## What you will do
What lines in the data below mention the string "Sold"? Copy them out.

━━ Record extracts

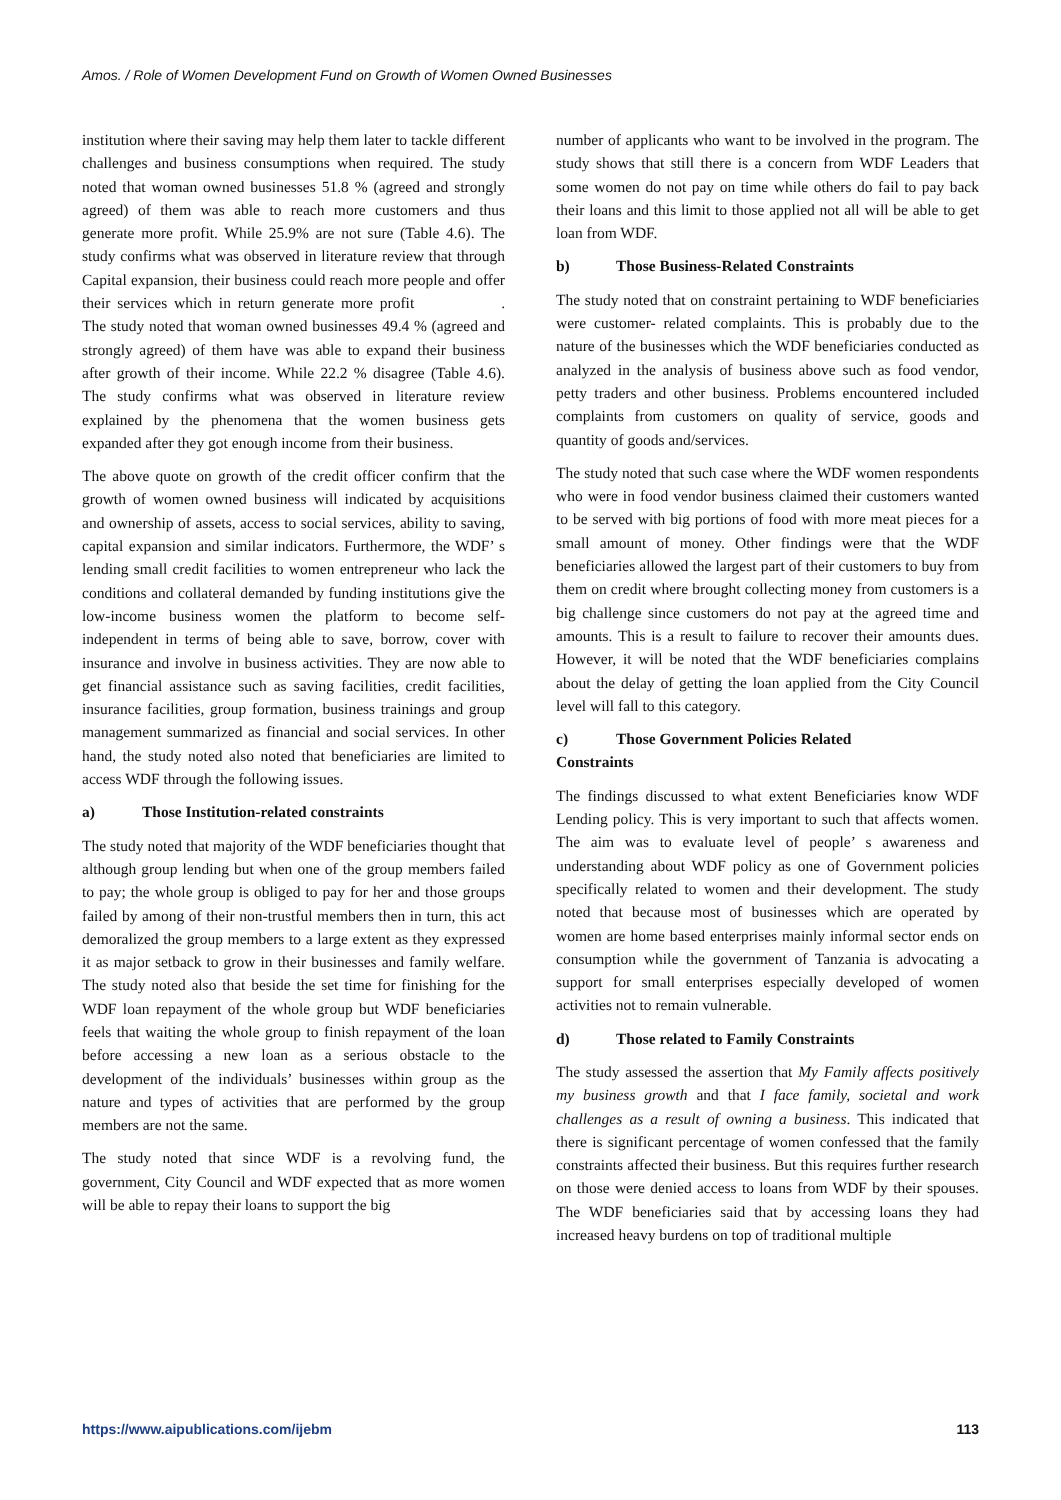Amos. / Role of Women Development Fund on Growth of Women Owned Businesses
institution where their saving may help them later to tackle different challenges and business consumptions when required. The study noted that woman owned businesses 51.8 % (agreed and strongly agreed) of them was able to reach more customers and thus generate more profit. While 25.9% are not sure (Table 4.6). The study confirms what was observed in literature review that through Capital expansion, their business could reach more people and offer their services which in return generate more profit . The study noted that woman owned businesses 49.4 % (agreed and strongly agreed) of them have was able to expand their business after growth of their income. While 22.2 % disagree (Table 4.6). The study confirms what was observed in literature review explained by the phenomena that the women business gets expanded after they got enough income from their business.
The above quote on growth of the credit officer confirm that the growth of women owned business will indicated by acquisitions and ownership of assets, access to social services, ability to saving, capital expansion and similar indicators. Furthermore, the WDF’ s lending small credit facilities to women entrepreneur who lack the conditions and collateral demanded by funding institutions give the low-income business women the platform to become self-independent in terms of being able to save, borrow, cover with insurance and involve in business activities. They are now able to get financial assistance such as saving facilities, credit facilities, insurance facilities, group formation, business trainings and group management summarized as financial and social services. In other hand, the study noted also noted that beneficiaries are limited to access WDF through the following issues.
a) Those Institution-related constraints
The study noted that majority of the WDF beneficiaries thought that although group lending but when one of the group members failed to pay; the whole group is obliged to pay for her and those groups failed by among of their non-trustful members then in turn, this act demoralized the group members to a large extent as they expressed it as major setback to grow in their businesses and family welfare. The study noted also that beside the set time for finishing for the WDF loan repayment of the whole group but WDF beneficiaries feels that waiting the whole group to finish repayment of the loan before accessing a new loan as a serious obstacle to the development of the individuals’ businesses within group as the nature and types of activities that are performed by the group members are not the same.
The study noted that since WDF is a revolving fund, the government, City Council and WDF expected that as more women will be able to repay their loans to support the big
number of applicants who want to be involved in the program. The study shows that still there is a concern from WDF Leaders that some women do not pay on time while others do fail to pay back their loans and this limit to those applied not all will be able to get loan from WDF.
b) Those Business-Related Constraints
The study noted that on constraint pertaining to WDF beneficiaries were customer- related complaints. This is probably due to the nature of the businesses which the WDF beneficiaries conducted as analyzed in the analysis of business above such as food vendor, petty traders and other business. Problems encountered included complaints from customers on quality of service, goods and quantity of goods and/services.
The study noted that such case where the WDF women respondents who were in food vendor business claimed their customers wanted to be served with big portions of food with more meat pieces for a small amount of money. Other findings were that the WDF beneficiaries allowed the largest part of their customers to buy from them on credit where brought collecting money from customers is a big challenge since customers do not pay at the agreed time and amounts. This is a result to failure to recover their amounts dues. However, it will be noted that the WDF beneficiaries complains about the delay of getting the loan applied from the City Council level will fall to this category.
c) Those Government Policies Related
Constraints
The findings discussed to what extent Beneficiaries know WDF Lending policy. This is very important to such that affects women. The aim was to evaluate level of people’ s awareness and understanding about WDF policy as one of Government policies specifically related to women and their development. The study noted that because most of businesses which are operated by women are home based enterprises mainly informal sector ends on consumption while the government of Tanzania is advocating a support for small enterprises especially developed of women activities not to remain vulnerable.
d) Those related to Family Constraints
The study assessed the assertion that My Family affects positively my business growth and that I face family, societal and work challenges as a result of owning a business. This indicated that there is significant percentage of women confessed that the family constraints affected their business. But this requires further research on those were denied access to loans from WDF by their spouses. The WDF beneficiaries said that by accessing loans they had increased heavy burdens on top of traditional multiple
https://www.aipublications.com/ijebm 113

━━━━
━━ Record extracts

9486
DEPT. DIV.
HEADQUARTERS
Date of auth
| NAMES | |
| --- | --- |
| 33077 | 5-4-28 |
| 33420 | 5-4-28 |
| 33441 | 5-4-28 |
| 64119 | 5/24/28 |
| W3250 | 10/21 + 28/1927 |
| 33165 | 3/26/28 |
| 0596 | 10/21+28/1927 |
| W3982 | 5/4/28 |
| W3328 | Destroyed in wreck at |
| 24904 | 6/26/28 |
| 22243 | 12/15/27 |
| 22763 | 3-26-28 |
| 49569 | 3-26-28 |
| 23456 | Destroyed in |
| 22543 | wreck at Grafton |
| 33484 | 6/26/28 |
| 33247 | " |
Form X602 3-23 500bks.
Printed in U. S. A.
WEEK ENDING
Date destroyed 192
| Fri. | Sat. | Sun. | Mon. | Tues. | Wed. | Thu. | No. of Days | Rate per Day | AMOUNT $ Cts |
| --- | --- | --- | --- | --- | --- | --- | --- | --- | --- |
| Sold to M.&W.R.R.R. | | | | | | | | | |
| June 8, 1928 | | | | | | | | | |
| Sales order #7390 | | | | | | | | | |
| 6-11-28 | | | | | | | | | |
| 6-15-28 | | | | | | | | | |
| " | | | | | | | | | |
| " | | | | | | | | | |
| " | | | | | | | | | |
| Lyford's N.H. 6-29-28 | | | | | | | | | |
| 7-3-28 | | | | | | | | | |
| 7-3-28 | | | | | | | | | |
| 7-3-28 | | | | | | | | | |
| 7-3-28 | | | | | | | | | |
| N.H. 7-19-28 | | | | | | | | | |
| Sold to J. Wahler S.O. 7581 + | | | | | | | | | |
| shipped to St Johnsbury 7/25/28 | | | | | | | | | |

━━━━

## Expected answer
| Sold to M.&W.R.R.R. | | | | | | | | | |
| Sold to J. Wahler S.O. 7581 + | | | | | | | | | |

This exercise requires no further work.